The terrible nature of the Yeti was always emphasized in his physical description: large, shaggy-haired, with immensely-sized feet that left enormous footprints in the snow. Plus he was said to never be without his menacing, stony weapon.
Popular Tales about Himalayan Yeti
Annihilation of the Yeti
This is the story of a community of Sherpas who decide they will attempt to get revenge on a group of Yetis who had been mercilessly tormenting them for some time. Their plan of action involved drinking a lot of alcohol and then proceeding to engage in a “fight” amongst themselves—the trick was that this was an orchestrated brawl, not a real one. Their hope was that the Yetis would follow suit, and wind up actually destroying one another. This plan didn't succeed though in the end. The wise Yetis were not fooled, and instead of defeating each other, they continued their expedition higher up in the mountains, wreaking havoc on even more Sherpa communities.
The Growing Yeti
In this legend, a man comes across a Yeti who is growing directly in front of his eyes. Taller and taller he becomes. The snowman’s height increases at the speed of the sun’s rising. As the man bears witness to this unusual site, he finds himself losing energy. In the end, he winds up falling unconscious.
Fact or Fiction?
There are tons of stories like those mentioned above floating around, and they beg the question, are these really just stories? Is it possible that the Yeti is real? The remaining Bön sect followers certainly believe so, and—it turns out—many others do, too. In fact, there have been a considerable amount of sightings claimed, even in recent years, hence all the Hollywood films we have today on the topic.
Notable Sightings of Yeti Incident
A number of individuals travel to the Himalayas just to try and see the Yeti in its natural habitat: in isolation, in the mountains. Here are some of the most significant sightings in recent history.
The 1921 British Expedition
Wonder where the term “abominable snowman” fits into the story of the Yeti/Glacier Being/Big Foot? Well, when the Brits explored Mount Everest in the early 20s, they came upon very large footprints in the snow.
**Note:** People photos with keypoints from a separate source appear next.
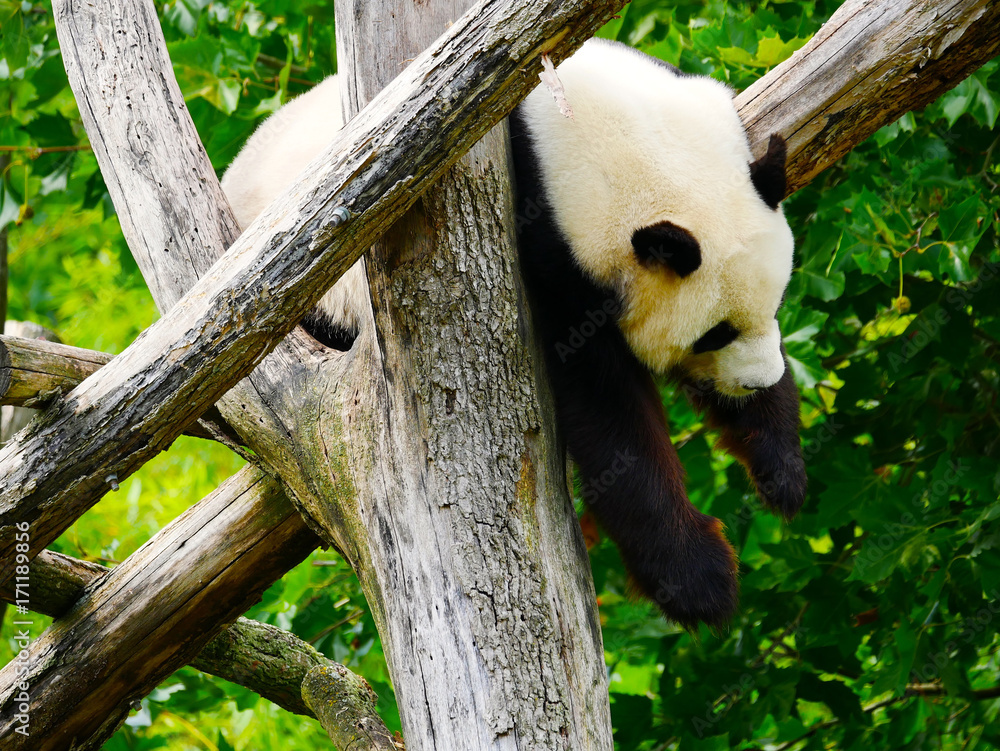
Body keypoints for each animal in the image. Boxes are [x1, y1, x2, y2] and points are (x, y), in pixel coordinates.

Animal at [222, 38, 806, 628]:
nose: (757, 382)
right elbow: (609, 414)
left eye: (776, 302)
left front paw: (782, 469)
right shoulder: (554, 256)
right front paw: (699, 580)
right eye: (714, 335)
A sherpa told them these were the imprints of a “metoh-kangmi,” which translates roughly to “man-bear snow-man.” Later, when this expedition was covered by journalist Henry Newman, he made the mistake of translating “metoh” into “filthy” rather than “man-bear,” and then decided instead of the word filthy, he would use “abominable.” Thus was born the illusive Abominable Snowman, unseen but known for his very large footprints.
The 1921 British Expedition
Reinhold Messner’s 1980s Expedition
Called the most famous Yeti-hunter of all, Messner is known for having seen the Yeti during the 80s. He has since returned to the same spot in an effort to catch a glimpse of it again, but without any luck. However, it is his take on the mystery of the Yeti that really sets him apart from other Yeti-seekers. He claims it is not a crazy, half-human-half-bear, but in actuality, it’s just a type of bear whose species has yet to be identified—a cross between a brown bear and a polar bear.
Yeti hunter Messner(right)
When it comes to sightings, there are a countless number of them every year, but none have yet to prove that the Yeti really exists. And according to the Nepalese, we shouldn’t be looking. They warn that he’s a whistling, growling beast that can kill you with a single punch, and if you come upon him, they say, you have no chance at survival. But if this doesn’t deter you and you’re really up for taking the gamble, bare in mind that the Yeti is allegedly a nocturnal creature. So if you want any chance at catching a glimpse of him, you’ll have to try to do so during the nighttime. Stay safe, and happy hunting!